__Consegna__.
Per favore, ricopia per intero il testo sulla vecchiaia e il pensionamento, senza cambiare nulla.

__Testo di partenza__.
◆ ◆ ◆ ◆ ◆

Se da giovane avevo una curiosità, una carica, che mi spingevano a leggere troppo, a cominciare troppe cose, col rischio di non finirle, ora corro lo stesso rischio ma solo perché mi stanco, mi scoraggio. Il mutamento maggiore, a parte l’aspetto, che riguarda soprattutto gli altri, è la riduzione della vitalità, del numero degli amici, delle persone che vedo, con cui parlo. La vera discontinuità è stato il pensionamento. Chi lavora in un ufficio conosce numerosi colleghi, collaboratori e fornitori, cioè, nell’editoria, autori e traduttori. Anche chi lavora alla catena di montaggio e, per lavoro, interagisce solo con oggetti, si trova a stretto contatto con numerosi colleghi, anzi compagni.
Un pensionato che non abbia una famiglia – figli, nipoti – finisce per vedere soprattutto amici vecchi come lui, salvo le persone che incontra per fare la spesa, comprare i giornali, sbrigare pratiche, che sono per forza in età di lavoro. Ma i vecchi possono essere, spesso sono, ancora vitali; sono informati; hanno una storia. Non è la vecchiaia mia e dei miei amici che mi turba. Mi turba invece la sensazione che l’ambiente sociale e culturale di cui ho fatto parte stia sparendo insieme con me, che la vittoria della destra non riguardi solo un’elezione ma sia un’inversione di tendenza sociale e politica generale. Per tutta la mia età adulta sono vissuto in un periodo di rafforzamento dei diritti, di aumento tendenziale della retribuzione del lavoro, di tendenza all’uguaglianza. Il mutamento in meglio non era sufficiente, era lento, ma non era rovesciato da una svolta reazionaria. È possibile invece che la svolta reazionaria adesso ci sia.

◆ ◆ ◆ ◆ ◆

__Dati di partenza__.
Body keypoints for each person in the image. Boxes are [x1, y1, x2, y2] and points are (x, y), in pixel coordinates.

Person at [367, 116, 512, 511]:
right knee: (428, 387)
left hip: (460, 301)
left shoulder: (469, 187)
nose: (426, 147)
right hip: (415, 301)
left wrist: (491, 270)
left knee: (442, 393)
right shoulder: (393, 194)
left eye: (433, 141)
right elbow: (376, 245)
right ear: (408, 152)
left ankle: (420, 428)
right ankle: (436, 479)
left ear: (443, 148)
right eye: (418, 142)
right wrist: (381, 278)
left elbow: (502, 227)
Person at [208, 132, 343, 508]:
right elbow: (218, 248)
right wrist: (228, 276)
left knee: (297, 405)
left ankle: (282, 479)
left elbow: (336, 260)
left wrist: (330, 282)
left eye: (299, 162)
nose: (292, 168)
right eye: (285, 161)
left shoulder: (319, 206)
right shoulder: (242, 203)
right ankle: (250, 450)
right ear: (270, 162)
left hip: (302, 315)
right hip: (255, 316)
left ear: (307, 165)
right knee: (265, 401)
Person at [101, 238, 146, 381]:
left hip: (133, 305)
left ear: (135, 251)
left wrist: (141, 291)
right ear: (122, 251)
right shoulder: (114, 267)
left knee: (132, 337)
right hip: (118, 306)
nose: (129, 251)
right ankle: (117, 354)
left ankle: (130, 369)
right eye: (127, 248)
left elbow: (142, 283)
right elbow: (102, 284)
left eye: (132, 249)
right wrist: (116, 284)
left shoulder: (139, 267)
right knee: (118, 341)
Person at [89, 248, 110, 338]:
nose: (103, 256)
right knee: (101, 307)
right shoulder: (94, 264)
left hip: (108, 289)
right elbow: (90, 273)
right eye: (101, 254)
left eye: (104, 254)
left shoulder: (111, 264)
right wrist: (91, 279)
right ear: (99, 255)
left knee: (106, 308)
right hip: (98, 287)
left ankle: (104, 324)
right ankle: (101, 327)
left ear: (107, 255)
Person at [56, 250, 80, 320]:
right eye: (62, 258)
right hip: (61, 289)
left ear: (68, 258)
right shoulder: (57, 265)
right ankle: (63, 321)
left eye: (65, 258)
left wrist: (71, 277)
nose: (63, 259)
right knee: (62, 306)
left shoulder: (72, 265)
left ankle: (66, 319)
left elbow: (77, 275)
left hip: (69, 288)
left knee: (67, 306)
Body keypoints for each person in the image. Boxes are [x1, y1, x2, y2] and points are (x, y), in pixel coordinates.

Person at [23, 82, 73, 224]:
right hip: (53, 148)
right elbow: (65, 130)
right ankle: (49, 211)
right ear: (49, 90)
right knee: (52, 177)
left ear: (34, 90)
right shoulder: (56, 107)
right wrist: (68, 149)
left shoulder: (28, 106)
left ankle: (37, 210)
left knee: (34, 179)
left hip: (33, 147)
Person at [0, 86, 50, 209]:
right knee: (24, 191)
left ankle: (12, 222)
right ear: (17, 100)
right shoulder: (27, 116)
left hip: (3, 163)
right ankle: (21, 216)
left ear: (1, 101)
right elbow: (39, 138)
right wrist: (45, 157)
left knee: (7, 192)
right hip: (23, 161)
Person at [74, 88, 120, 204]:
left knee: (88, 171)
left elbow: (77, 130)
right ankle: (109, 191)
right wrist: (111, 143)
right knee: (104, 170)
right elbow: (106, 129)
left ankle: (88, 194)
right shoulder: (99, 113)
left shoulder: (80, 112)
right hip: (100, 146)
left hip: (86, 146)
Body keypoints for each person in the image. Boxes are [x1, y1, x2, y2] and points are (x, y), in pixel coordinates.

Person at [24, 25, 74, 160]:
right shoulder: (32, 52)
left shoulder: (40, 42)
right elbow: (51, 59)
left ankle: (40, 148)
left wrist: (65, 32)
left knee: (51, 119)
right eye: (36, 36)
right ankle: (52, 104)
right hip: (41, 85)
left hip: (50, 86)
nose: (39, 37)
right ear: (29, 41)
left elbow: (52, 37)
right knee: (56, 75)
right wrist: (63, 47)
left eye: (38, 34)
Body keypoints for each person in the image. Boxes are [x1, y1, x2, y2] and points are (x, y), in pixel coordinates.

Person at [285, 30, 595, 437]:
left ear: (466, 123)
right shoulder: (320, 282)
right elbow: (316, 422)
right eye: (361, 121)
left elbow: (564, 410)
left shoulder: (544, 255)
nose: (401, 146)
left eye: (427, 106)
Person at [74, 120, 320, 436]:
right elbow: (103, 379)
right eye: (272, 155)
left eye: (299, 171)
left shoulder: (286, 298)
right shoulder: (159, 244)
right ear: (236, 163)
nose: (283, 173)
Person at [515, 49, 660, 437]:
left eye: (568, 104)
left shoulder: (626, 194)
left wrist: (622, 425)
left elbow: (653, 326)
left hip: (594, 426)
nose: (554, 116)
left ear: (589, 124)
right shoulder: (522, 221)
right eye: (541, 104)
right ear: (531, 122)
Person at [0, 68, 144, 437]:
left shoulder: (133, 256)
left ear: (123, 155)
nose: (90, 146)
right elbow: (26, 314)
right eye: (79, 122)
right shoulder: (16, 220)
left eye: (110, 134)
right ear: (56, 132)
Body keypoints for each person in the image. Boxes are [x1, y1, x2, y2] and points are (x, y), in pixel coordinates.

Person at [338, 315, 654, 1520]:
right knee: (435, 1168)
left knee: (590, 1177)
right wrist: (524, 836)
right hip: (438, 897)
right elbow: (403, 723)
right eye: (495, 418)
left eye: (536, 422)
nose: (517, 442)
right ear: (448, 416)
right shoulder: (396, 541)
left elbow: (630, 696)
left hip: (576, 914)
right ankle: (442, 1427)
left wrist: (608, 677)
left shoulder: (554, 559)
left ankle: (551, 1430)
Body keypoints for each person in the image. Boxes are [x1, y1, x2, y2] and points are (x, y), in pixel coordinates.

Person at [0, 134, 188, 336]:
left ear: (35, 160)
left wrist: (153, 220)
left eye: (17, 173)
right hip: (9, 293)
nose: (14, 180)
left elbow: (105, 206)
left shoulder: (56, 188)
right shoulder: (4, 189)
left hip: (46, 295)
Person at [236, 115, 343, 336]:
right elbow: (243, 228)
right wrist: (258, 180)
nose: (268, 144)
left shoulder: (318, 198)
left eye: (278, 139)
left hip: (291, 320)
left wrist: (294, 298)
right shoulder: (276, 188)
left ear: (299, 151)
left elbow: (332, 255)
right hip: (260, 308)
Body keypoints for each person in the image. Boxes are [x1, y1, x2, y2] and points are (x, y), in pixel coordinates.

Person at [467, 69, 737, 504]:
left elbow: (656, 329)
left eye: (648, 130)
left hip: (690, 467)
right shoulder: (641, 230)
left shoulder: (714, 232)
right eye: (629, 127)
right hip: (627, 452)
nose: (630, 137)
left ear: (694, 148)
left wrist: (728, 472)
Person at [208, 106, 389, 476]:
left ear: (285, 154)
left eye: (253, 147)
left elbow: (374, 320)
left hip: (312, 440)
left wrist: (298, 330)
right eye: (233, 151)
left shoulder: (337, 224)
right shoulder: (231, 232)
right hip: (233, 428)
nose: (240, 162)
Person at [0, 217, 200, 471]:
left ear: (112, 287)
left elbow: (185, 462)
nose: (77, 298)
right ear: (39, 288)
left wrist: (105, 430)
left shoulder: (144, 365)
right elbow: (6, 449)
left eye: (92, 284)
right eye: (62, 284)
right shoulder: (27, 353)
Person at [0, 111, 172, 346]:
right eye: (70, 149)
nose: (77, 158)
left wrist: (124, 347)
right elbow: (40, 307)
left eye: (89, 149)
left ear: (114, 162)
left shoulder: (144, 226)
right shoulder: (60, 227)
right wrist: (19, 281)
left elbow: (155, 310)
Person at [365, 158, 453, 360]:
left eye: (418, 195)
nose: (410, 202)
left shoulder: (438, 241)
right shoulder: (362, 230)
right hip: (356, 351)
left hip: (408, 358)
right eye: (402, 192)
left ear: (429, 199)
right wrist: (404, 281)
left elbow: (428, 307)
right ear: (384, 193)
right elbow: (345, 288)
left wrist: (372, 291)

◆ ◆ ◆ ◆ ◆

__Soluzione svolta__.
Se da giovane avevo una curiosità, una carica, che mi spingevano a leggere troppo, a cominciare troppe cose, col rischio di non finirle, ora corro lo stesso rischio ma solo perché mi stanco, mi scoraggio. Il mutamento maggiore, a parte l’aspetto, che riguarda soprattutto gli altri, è la riduzione della vitalità, del numero degli amici, delle persone che vedo, con cui parlo. La vera discontinuità è stato il pensionamento. Chi lavora in un ufficio conosce numerosi colleghi, collaboratori e fornitori, cioè, nell’editoria, autori e traduttori. Anche chi lavora alla catena di montaggio e, per lavoro, interagisce solo con oggetti, si trova a stretto contatto con numerosi colleghi, anzi compagni.
Un pensionato che non abbia una famiglia – figli, nipoti – finisce per vedere soprattutto amici vecchi come lui, salvo le persone che incontra per fare la spesa, comprare i giornali, sbrigare pratiche, che sono per forza in età di lavoro. Ma i vecchi possono essere, spesso sono, ancora vitali; sono informati; hanno una storia. Non è la vecchiaia mia e dei miei amici che mi turba. Mi turba invece la sensazione che l’ambiente sociale e culturale di cui ho fatto parte stia sparendo insieme con me, che la vittoria della destra non riguardi solo un’elezione ma sia un’inversione di tendenza sociale e politica generale. Per tutta la mia età adulta sono vissuto in un periodo di rafforzamento dei diritti, di aumento tendenziale della retribuzione del lavoro, di tendenza all’uguaglianza. Il mutamento in meglio non era sufficiente, era lento, ma non era rovesciato da una svolta reazionaria. È possibile invece che la svolta reazionaria adesso ci sia.